▸ **Aim of the exercise**
Since only part of the material below is wanted, output exactly the lines from the one with "September 13, 2020" up to and including the one with "parted /dev/sda -- mkpart primary 700GiB 100%".
══ Data excerpts
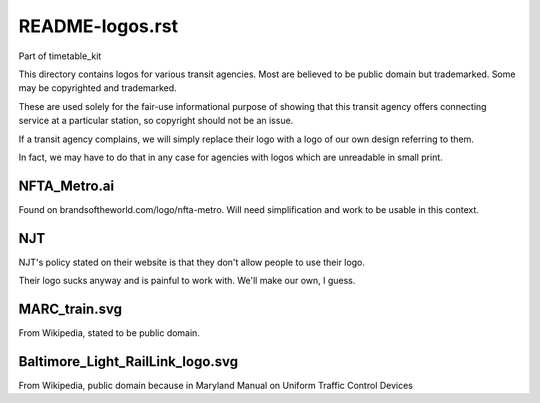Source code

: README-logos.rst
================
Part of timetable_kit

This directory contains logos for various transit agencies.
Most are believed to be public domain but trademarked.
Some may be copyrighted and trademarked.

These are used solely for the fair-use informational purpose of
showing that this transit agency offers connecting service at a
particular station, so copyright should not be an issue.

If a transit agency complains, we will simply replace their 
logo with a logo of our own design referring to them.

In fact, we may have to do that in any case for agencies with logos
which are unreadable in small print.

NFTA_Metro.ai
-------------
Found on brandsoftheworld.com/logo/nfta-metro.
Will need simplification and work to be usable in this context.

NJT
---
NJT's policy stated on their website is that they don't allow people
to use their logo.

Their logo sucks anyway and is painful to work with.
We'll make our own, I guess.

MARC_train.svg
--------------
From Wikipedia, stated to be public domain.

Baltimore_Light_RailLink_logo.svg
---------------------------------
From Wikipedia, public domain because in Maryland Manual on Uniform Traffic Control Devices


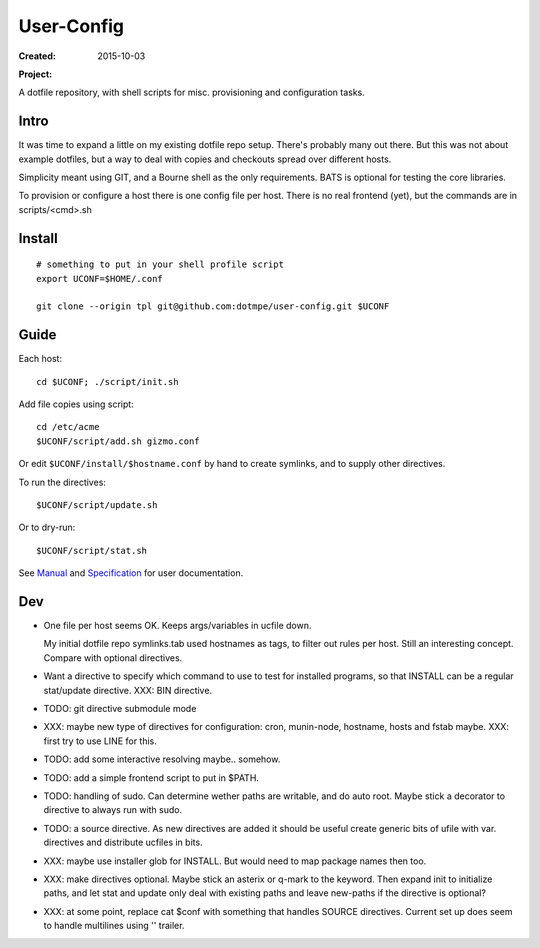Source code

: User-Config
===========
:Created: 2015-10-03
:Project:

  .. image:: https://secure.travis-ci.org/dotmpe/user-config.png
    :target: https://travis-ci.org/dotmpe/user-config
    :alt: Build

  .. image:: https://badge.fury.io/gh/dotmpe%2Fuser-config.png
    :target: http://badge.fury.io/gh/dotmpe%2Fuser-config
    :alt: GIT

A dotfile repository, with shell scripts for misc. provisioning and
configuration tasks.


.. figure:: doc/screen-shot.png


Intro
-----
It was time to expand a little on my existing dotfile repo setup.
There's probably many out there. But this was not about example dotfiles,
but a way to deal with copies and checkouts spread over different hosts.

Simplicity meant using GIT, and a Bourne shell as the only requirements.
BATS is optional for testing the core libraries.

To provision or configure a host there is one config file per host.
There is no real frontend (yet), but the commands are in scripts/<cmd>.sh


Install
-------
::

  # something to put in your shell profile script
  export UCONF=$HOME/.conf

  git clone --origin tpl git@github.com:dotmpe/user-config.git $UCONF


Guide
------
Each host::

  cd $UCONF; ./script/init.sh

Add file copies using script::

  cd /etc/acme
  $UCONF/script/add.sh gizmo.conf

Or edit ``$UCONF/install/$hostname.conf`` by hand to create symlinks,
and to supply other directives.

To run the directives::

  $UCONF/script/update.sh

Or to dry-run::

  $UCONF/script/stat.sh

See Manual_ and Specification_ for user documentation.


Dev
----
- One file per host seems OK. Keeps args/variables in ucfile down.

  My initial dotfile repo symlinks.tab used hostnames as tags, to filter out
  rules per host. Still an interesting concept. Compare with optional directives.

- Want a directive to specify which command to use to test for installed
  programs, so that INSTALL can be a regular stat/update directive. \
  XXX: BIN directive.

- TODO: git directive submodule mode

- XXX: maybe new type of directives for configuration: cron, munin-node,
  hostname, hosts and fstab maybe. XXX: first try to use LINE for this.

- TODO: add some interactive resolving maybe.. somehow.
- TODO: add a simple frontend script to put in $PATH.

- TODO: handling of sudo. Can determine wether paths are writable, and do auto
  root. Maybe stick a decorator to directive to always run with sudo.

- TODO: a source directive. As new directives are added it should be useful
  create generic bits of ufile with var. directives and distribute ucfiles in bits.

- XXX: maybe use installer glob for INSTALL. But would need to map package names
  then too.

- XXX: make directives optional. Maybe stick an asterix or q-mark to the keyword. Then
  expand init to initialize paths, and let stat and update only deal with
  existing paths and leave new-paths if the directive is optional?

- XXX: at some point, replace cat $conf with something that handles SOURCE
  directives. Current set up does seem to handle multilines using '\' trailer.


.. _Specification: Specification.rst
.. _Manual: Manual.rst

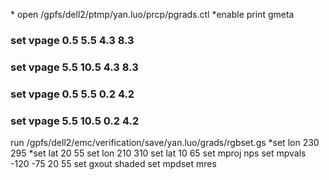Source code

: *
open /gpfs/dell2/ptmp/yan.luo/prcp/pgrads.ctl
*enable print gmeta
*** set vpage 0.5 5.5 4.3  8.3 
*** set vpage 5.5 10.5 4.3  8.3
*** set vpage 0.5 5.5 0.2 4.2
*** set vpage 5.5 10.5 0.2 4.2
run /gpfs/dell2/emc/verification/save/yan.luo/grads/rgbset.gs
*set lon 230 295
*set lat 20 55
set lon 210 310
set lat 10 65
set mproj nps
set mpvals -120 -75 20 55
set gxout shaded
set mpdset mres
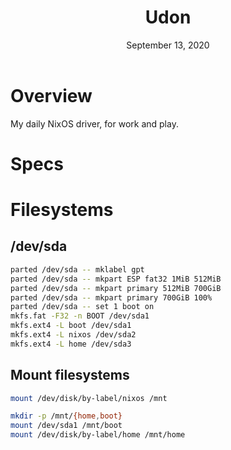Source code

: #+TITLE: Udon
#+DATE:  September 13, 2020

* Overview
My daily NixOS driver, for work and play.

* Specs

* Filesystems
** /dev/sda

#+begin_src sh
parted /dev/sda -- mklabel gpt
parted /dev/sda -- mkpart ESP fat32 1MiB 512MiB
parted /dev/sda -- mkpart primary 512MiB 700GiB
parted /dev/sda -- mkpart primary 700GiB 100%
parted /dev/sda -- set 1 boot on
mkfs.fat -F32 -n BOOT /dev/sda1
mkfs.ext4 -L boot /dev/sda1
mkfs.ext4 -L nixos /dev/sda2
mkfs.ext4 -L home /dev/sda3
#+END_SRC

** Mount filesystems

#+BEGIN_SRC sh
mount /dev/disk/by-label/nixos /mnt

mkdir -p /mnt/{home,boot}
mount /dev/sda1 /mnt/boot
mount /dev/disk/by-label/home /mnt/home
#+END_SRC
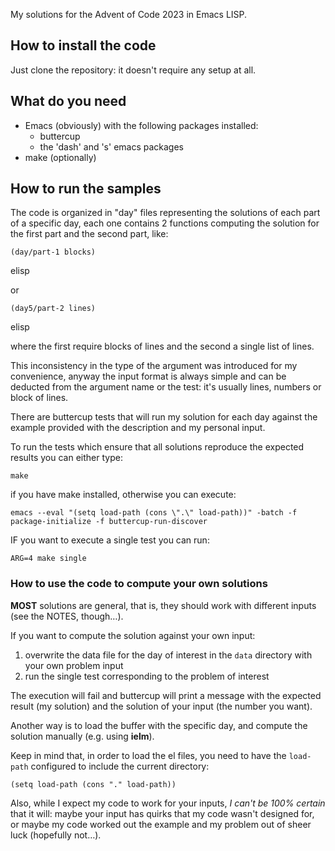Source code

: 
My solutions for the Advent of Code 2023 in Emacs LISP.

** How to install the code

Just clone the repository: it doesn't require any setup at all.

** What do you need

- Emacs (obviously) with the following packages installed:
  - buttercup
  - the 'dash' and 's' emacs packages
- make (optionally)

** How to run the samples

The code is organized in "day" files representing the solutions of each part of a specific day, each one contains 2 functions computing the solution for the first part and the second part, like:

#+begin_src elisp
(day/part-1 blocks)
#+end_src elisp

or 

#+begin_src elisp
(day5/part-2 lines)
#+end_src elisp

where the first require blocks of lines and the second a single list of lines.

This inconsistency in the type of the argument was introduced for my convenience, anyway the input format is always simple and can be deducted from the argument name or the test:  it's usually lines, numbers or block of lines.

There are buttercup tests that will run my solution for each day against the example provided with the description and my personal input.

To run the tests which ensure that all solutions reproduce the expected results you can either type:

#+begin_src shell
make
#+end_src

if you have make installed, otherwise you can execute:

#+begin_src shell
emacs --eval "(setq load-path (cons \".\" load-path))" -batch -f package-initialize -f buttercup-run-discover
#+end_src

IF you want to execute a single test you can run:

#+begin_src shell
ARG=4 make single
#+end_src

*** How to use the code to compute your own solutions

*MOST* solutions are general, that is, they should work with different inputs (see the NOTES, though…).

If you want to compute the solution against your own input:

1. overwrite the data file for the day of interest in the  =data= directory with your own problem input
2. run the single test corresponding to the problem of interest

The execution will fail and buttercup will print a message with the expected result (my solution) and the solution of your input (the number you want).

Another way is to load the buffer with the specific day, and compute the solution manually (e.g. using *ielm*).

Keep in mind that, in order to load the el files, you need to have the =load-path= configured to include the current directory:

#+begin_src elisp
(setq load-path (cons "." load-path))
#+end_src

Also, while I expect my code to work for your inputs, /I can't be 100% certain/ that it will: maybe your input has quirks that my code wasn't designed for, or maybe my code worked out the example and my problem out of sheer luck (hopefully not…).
════
▸ **Response to this task**
#+DATE:  September 13, 2020

* Overview
My daily NixOS driver, for work and play.

* Specs

* Filesystems
** /dev/sda

#+begin_src sh
parted /dev/sda -- mklabel gpt
parted /dev/sda -- mkpart ESP fat32 1MiB 512MiB
parted /dev/sda -- mkpart primary 512MiB 700GiB
parted /dev/sda -- mkpart primary 700GiB 100%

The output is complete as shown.